**Tasks to perform:**
(a) In the joke collection, how many years was the speaker the hairdresser's customer?
(b) Please print the joke collection's lines word for word, beginning at the words "Me: okay, hit" and stopping after "bed this morning.".

**Study text:**
============================================================

I rolled up my yoga mat absolutely perfectly and if you think I’ll mess that up by working out, then you’re out of your mind.
‘It’s ok, I’m from the internet’, I whisper from under your bed as you call the police.
Me: okay, hit me
Blackjack dealer: *deals me a card*
Me: LIKE YOU MEAN IT
[going down a slide at 4]: yayyyyyyyyyyy
[going down a slide at 40]: tell my storyyyyyyyy
They should hire this cat for L’Oréal Commercial.
[at mall]
Husband: *pointing at a girl’s huge clunky sneakers* I’d probably divorce you if you wore those.Me: *asks girl where she got her shoes*
[inventing video games]
i wanna be lazy but with a purpose
I found stir fry all over my bed this morning.
I must’ve been sleep wokking again.
My daughter asked if she could marry her brother when she got older and I was SO uncomfortable because I was NOT ready to tell her about Alabama yet
amazon: our prime deliveries may be delayed due to covid-19
me: thats okay *hits accept*
amazon [seconds later]: *package smashes through living room window*
Yesterday our neighborhood hairdresser was arrested for selling drugs. I was her customer for 10 years. I had no idea she was a hairdresser.
A clean headbutting is the most elegant way to win an argument.
I ejected a usb drive unsafely back in 2008 and it’s been growing ever since. I can’t open the door to my office anymore. My assistant was still in there I’m so sorry Bert
Him: don’t you want your umbrella?

============================================================

**Records supplied:**

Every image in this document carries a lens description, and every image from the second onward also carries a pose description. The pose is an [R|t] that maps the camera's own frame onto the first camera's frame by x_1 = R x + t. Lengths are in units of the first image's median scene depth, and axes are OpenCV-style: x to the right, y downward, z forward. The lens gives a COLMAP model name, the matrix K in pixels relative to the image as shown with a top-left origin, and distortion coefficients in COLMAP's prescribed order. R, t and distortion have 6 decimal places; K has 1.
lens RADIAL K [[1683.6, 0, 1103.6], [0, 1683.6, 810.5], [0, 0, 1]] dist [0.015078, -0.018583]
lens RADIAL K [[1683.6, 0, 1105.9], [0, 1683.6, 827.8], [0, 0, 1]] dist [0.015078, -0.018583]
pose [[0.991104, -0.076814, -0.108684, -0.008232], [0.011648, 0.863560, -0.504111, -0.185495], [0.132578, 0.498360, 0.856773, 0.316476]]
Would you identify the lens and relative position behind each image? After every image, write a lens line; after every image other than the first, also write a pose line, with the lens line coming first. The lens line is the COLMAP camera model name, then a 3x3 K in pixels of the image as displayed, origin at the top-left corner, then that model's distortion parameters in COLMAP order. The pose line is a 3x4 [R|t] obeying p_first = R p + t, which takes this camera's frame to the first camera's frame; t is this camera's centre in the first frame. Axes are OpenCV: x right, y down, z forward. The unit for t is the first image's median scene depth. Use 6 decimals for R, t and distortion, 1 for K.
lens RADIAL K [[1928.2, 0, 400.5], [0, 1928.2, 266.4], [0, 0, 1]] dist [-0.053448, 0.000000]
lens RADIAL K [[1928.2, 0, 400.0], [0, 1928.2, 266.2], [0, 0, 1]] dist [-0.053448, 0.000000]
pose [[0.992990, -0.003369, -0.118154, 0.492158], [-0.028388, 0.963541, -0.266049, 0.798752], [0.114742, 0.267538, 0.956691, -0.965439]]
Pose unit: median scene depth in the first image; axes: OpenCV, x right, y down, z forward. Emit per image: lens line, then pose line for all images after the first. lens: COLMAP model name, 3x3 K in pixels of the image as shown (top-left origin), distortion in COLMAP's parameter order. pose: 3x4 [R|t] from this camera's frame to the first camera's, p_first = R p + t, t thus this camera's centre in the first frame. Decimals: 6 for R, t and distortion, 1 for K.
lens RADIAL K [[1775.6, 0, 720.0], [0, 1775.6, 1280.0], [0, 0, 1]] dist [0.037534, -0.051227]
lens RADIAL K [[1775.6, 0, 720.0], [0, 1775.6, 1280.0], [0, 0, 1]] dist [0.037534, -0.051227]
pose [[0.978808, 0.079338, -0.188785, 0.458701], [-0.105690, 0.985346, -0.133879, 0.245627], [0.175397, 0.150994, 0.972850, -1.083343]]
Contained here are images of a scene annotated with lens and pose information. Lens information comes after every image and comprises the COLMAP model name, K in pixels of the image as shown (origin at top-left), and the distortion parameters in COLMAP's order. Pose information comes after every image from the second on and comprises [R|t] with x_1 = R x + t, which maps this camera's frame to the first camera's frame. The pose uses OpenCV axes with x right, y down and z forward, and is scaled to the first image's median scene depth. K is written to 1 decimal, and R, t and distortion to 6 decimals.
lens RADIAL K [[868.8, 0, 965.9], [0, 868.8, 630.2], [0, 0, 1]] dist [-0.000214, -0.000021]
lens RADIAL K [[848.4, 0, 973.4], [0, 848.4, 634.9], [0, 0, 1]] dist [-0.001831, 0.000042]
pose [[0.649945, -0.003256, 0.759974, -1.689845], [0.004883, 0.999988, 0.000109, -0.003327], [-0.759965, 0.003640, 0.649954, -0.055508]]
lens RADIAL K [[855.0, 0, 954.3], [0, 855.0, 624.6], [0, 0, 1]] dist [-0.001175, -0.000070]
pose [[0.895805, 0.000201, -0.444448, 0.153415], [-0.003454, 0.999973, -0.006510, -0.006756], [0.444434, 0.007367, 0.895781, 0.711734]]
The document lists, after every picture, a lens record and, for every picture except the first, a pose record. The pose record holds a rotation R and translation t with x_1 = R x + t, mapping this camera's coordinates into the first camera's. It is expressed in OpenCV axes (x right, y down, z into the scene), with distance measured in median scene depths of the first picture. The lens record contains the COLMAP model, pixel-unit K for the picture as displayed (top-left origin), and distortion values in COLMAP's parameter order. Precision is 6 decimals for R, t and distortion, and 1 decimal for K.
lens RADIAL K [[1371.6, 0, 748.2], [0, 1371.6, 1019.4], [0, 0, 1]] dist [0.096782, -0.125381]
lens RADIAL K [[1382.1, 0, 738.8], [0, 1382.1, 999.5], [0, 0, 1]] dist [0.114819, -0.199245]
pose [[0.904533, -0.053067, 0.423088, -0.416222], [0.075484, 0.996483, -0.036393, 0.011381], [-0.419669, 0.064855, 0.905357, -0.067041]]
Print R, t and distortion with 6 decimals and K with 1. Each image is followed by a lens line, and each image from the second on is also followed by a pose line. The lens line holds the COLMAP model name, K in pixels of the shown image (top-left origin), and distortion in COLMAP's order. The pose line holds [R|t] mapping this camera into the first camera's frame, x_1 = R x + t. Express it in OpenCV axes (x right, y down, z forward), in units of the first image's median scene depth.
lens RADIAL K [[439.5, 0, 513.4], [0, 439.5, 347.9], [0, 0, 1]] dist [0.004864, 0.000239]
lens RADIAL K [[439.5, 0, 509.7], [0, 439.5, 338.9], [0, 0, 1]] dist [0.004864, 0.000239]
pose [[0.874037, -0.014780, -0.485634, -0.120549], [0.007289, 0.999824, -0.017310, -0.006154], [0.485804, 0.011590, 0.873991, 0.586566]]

============================================================

**Task-by-task solutions:**
(a) 10 years.

(b)
Me: okay, hit me
Blackjack dealer: *deals me a card*
Me: LIKE YOU MEAN IT
[going down a slide at 4]: yayyyyyyyyyyy
[going down a slide at 40]: tell my storyyyyyyyy
They should hire this cat for L’Oréal Commercial.
[at mall]
Husband: *pointing at a girl’s huge clunky sneakers* I’d probably divorce you if you wore those.Me: *asks girl where she got her shoes*
[inventing video games]
i wanna be lazy but with a purpose
I found stir fry all over my bed this morning.